**To do:** Only lines that contain the word "паперу" are to be returned from the data below.
==*==
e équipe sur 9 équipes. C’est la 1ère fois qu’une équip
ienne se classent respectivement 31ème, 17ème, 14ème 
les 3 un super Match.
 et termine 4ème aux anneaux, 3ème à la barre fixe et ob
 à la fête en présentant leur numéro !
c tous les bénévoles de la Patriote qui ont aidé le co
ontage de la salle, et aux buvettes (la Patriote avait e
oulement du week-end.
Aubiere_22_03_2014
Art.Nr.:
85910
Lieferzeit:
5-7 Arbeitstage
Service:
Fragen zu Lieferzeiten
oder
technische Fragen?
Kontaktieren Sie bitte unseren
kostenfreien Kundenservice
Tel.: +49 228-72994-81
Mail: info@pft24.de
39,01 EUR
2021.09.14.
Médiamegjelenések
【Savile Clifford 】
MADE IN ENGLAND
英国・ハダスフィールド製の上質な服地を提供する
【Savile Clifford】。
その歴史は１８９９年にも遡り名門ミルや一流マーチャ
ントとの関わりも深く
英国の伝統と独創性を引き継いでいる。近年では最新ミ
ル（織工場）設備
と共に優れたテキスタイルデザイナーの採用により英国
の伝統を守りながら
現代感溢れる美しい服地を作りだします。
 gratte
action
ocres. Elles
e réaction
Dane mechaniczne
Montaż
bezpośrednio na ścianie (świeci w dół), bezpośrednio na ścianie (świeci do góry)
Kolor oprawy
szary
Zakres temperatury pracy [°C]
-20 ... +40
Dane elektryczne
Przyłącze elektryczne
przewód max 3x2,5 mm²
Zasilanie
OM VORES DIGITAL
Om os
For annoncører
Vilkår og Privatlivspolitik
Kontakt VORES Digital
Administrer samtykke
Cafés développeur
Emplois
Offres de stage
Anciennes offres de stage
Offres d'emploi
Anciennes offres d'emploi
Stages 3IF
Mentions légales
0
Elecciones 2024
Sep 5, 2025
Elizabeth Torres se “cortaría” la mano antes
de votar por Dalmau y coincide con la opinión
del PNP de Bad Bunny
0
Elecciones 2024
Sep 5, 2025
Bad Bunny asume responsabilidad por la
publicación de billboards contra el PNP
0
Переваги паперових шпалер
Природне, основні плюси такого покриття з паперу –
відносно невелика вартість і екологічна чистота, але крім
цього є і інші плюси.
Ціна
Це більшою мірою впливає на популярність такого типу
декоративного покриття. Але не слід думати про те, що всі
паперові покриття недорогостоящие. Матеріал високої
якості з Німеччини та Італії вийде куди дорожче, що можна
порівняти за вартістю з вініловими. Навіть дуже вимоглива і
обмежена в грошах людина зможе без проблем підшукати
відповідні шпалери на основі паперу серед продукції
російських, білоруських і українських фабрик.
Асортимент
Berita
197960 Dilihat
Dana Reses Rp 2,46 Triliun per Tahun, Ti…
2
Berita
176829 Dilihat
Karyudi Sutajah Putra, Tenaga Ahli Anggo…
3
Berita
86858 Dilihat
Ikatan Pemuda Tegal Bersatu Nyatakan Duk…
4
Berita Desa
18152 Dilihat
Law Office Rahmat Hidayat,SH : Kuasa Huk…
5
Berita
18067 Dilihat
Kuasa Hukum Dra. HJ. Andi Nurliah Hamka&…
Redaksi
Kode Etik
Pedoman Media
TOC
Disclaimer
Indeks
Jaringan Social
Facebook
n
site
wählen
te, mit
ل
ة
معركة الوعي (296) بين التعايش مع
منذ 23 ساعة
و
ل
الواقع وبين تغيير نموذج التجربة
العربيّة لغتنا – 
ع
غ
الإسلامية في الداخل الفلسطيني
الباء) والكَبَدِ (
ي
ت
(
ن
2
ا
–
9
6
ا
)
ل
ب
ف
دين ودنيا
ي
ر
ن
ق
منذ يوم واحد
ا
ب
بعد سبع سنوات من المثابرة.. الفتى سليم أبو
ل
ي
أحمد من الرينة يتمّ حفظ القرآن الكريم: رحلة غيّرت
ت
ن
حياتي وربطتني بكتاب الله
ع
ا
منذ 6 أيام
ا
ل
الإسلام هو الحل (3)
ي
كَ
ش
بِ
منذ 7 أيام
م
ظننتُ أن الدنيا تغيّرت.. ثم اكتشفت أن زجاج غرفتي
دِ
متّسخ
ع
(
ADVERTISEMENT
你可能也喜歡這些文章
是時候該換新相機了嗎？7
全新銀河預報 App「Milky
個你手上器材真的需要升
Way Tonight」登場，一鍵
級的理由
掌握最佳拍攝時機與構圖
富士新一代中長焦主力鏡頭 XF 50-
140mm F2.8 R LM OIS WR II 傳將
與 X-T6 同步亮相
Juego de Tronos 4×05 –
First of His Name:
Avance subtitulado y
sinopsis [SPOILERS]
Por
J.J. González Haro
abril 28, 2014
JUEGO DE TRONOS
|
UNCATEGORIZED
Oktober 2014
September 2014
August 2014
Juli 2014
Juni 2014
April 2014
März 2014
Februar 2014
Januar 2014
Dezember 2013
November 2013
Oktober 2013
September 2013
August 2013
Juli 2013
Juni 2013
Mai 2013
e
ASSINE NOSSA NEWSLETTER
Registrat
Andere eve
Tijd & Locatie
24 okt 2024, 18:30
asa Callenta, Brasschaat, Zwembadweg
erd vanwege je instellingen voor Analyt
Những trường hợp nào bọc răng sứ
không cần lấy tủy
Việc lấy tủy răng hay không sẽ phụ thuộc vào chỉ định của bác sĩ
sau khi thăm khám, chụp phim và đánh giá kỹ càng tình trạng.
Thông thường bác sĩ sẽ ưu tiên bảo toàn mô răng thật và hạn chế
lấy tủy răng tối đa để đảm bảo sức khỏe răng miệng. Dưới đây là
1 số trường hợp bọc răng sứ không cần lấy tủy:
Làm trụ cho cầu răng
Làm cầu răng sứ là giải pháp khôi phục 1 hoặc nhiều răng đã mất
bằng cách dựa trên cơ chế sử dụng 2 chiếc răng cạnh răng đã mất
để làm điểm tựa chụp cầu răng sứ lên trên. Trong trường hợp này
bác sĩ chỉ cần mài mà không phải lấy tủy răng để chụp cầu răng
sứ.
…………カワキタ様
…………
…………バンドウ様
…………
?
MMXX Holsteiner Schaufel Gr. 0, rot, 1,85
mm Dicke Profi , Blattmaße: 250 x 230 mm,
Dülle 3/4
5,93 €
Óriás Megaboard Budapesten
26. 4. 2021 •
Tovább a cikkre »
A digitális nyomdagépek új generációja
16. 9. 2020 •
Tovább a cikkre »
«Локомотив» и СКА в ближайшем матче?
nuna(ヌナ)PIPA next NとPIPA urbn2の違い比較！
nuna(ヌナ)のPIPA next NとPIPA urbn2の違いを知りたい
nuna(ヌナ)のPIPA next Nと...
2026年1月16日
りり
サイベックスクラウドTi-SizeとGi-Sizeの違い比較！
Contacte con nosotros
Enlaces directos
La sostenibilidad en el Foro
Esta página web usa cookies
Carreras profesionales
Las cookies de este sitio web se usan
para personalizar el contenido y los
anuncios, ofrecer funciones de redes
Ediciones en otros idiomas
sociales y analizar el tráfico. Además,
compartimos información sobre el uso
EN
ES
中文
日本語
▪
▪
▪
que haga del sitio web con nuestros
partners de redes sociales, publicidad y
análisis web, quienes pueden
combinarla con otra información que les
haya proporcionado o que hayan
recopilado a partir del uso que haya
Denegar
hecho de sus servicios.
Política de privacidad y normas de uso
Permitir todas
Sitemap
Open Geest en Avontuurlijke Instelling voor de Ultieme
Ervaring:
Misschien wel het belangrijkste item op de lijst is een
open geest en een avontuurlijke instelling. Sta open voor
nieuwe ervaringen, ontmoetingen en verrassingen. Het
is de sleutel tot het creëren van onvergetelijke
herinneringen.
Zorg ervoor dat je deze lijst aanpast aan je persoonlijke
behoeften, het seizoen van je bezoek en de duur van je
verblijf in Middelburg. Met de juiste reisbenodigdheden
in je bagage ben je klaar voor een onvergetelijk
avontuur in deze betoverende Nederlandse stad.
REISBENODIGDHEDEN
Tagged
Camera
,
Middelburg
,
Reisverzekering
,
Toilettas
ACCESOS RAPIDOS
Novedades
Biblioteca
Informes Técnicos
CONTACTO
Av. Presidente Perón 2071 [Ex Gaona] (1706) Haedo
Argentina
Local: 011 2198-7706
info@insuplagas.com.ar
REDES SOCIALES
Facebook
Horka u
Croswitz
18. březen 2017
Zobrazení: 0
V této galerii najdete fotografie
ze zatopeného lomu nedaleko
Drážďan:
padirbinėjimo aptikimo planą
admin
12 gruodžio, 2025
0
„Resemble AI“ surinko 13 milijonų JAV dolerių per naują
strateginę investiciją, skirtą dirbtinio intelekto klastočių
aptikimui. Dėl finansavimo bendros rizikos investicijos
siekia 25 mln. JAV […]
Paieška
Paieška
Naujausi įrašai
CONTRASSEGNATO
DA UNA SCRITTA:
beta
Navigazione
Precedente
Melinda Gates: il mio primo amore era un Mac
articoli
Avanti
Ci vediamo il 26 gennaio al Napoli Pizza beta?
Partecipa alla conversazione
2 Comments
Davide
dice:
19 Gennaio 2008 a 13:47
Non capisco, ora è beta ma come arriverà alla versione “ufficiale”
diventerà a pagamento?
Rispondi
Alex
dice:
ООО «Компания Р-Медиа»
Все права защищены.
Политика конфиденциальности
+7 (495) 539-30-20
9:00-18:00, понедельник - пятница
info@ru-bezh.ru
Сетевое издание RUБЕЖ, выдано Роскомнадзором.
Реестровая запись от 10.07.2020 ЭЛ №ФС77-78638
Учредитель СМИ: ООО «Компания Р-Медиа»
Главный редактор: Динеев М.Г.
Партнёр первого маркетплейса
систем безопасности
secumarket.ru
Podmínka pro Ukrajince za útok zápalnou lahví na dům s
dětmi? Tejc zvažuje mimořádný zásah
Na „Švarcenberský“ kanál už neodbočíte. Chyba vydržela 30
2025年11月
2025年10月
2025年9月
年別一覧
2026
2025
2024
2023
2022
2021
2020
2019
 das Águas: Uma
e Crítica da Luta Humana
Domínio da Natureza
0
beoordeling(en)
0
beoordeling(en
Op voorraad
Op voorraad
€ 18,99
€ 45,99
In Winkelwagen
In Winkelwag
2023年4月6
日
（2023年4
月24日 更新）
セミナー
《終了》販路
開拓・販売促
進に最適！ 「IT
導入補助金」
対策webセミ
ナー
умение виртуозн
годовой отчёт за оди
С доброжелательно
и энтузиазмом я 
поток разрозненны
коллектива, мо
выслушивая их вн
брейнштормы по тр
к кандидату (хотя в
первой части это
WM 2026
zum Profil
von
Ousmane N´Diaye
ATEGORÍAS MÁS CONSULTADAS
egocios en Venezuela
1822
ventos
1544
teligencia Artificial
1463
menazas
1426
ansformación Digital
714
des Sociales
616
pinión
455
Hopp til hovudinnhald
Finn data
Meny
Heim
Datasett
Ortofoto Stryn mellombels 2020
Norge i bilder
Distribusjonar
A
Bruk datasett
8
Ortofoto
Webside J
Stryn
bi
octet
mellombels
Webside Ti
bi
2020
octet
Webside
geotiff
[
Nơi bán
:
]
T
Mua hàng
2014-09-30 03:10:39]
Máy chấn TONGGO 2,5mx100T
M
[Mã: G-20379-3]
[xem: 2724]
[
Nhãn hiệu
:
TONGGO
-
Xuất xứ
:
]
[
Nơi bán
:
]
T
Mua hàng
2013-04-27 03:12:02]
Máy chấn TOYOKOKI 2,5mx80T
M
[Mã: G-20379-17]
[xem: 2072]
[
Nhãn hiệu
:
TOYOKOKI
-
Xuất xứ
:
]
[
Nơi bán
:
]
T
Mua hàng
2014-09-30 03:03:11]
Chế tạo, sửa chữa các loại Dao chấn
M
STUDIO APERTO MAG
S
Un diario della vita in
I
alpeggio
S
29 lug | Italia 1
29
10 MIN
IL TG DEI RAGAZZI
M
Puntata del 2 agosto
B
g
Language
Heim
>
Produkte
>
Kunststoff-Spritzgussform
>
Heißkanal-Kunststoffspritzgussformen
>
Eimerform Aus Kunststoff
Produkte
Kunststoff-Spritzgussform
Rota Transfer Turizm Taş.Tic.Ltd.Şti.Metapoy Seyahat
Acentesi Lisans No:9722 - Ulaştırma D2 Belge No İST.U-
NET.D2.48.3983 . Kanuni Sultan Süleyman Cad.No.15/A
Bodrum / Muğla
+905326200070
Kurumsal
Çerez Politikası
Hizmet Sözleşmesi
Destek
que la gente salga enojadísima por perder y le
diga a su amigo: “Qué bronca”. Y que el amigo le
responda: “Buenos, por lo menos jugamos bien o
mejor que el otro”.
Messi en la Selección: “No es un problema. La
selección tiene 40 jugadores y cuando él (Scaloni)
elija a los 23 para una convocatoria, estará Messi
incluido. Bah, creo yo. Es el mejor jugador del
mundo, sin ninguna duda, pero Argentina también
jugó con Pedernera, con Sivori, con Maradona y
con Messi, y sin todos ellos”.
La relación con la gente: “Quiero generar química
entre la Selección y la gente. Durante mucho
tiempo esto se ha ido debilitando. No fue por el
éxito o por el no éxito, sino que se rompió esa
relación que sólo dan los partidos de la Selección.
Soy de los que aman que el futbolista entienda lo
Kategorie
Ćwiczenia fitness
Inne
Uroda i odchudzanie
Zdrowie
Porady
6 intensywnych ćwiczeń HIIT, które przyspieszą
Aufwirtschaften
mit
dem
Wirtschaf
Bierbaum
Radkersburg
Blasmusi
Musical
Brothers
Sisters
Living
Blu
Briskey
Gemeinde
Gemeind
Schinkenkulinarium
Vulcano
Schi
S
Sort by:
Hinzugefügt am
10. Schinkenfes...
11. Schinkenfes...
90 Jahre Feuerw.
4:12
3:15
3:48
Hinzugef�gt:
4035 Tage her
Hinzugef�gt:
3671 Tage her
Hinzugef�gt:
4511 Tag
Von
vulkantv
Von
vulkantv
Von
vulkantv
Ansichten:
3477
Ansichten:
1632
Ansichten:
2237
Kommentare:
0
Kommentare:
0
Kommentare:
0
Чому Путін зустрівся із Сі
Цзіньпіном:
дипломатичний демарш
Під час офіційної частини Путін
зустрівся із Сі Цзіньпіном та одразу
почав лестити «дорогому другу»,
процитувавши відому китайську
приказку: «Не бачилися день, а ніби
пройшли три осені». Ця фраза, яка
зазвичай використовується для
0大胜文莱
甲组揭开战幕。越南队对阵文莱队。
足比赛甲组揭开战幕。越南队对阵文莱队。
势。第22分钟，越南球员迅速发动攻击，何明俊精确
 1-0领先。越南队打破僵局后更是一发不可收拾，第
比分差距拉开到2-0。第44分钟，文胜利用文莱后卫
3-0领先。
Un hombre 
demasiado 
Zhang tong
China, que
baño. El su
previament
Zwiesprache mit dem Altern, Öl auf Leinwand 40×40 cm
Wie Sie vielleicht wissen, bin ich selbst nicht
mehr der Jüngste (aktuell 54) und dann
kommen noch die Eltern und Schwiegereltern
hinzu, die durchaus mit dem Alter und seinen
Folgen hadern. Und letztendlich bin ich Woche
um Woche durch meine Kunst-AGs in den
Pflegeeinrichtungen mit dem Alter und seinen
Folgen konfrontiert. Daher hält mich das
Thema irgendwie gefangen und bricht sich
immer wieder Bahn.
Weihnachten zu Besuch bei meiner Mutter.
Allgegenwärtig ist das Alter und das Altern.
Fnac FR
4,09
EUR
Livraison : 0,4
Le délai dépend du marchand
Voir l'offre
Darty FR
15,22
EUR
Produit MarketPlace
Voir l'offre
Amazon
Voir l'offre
==*==
**Exercise response:**
Природне, основні плюси такого покриття з паперу –
відповідні шпалери на основі паперу серед продукції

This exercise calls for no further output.